Prevalence rate = numerator/denominator
Numerator is the number of people estimated to have a particular condition as described below. For hemophilia, only males were considered.
Denominator is the number of people who were continuously enrolled in 2016 and 2017, by health insurance market and age band. For hemophilia, only males were considered.
For each disease, health insurance market, and age range band, we found people who had one or more of the diagnosis codes shown in the table in Figure 5 within the first five diagnosis codes listed on claims records. The table in Figure 6 contains the age range bands used by the health insurance market.
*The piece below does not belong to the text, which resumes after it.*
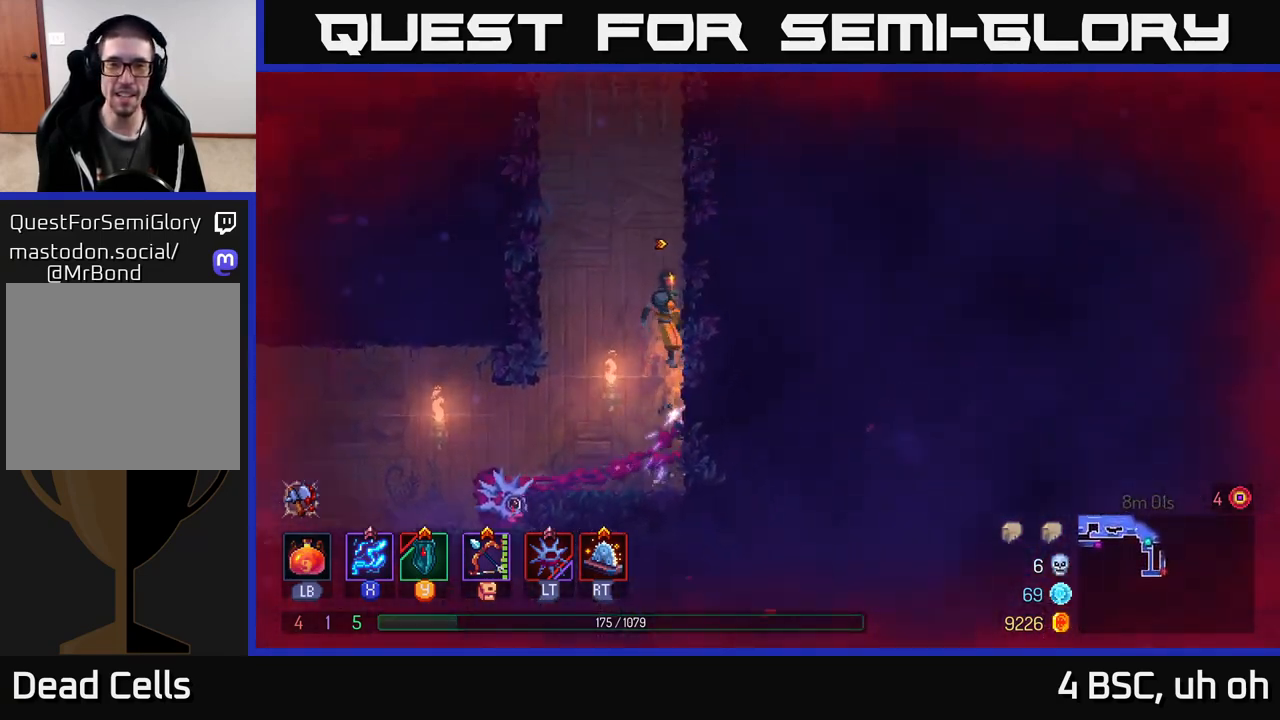
{"buttons": ["A"], "left_stick": "right", "right_stick": "center", "events": [[100, "left_stick", "left"], [117, "A", "down"], [300, "A", "up"], [417, "A", "down"], [417, "left_stick", "right"]]}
We removed people from the study who were not continuously enrolled during 2016 and 2017. We also removed people who did not have at least one inpatient admit, one outpatient visit (excluding radiology and lab), or two professional visits (again excluding radiology and lab) during 2016 and 2017.
Figure 5: ICD-10 Diagnosis codes
|Disease||ICD-10 Diagnosis codes|
|Rheumatoid arthritis||M05, M06, M08, M120, M45, M488X1, M488X2, M488X3, M488X4, M488X5, M488X6, M488X7, M488X8, M488X9|
|Ulcerative colitis||K5180, K51811, K51812, K51813, K51814, K51818, K51819, K5190, K51911, K51912, K51913, K51914, K51918, K51919|
|Hemophilia||D66 and D67|
Figure 6: Age range bands by health insurance market
|Market||Age range bands|
|Medicare||0-64, 65-74, 75-84, 85 and over|
|Commercial and Tricare||0-24, 25-29, 30-34, 35-39, 40-44, 45-49, 50-54, 55-59, 60-64, 65 and over|
|Individual||0-17, 18-34, 35-44, 45-54, 55-64, 65 and over|
|Medicaid||0-20, 21-26, 27-45, 46-64, 65 and over|
Population with each disease
To estimate the number of insured people with each disease, we multiplied the prevalence rate for each health insurance market and age range band by the number of people insured in that market and age band. We averaged 2016 and 2017 population counts by health insurance market type. We have excluded uninsured from this study. We applied the commercial prevalence rate to the Tricare population because our data did not allow for separate calculation of prevalence within the Tricare segment.
We relied on the diagnosis codes in the administrative claims data. Inaccurate diagnosis codes could change the prevalence rates we’ve calculated. Many rare diseases have not been assigned ICD-10 diagnosis codes and therefore an analysis of this type is not currently possible. Health insurance market populations may not represent each state in the same proportion as their insured populations. Prevalence rates can change over time as new tests and treatments are developed. Different methodologies could also produce different prevalence rates. We assumed that the distribution of people with each disease resembles a normal distribution when calculating the confidence interval.